在这一片欢腾之中,热罗姆.波拿巴亲自来到了设立在塞瓦斯托波尔的电报处迫不及待地将自己亲自撰写的电报文件交到了电报员的手中道:“快!立刻将这份电报发送至法兰西!”

面对热罗姆.波拿巴的要求,电报员不敢有丝毫的怠慢立刻开始作业。

不一会儿,电报处传来了滴答滴答的声音,而后又过了大约40分钟之后,滴答声停止。

电报员毕恭毕敬地告诉热罗姆.波拿巴,电报大约在两个小时后抵达巴黎。

“你做的很好!”热罗姆.波拿巴微笑着点了点头,然后转身离开。

……

两个小时后的巴黎。

自热罗姆.波拿巴前往塞瓦斯托波尔以后,巴黎由原来的外松内紧转变为了现在的外紧内也紧的状态中。

以鲁埃为首的帝国官僚与以尼埃尔为首的帝国军人在以奥古斯塔皇后的“摄政委员会”(名义上并没有摄政委员会,只有奥古斯塔皇后监国)指挥下,秘密地监视着反对派与近郊军队的一举一动。

稍微有一点风吹草动,就会被那些无孔不入的密探发现,并且逮捕。

哪怕是波拿巴家族的成员也没有任何的例外。

从热罗姆.波拿巴离开到现在,已经有数名波拿巴家族的成员被秘密关押,更有将近百人被驱逐出境。

奥古斯塔皇后以其铁血的手腕震慑了潜藏在巴黎阴暗角落中的颠覆分子,他们第一次了解到奥古斯塔皇后不仅有天使一样慈悲心肠,而且还兼具雷霆的手段。

因此那些妄图想要趁着热罗姆.波拿巴不再巴黎,想要搞大新闻的家伙,不得不再次潜伏下来等待合适的时机。

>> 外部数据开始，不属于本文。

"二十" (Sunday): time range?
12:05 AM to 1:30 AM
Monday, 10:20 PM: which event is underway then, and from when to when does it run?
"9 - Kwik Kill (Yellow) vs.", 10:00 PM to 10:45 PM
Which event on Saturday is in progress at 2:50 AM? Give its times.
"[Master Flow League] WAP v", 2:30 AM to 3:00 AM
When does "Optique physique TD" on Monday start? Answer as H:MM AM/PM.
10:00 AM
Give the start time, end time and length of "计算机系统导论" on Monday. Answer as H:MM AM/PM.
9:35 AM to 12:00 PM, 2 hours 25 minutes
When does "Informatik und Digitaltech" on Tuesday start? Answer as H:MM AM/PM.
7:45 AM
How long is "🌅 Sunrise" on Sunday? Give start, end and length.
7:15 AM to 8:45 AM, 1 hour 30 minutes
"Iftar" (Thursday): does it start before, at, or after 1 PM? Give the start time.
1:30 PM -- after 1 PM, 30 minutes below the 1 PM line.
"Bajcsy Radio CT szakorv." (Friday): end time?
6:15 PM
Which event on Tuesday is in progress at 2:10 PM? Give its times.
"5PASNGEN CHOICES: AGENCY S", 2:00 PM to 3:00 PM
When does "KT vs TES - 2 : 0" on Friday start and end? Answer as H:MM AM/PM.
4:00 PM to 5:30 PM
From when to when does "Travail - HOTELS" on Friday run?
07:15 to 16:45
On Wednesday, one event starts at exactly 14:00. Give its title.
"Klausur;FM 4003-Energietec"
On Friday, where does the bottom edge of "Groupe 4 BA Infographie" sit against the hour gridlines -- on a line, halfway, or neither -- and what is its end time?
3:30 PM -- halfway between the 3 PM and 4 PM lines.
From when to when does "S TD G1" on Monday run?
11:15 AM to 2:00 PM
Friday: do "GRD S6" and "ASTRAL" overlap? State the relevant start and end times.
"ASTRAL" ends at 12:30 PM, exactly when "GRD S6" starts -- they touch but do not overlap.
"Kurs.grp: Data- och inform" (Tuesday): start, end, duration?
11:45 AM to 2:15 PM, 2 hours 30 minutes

当然,奥古斯塔皇后同样在巴黎的统治也并非是一味的铁血与高压。

在某些领域,奥古斯塔皇后还是适当地就给他们一定的空间,报社行业显然就是其中的一个典型。

在热罗姆.波拿巴离开的这段时间,奥古斯塔皇后稍微给报社界进行了一定的松绑,允许他们刊登一些国外的时政评价,只要不是直球攻击帝国政府的就行,同时对于擅长写花边新闻的报社同样也不再进行严厉的打击。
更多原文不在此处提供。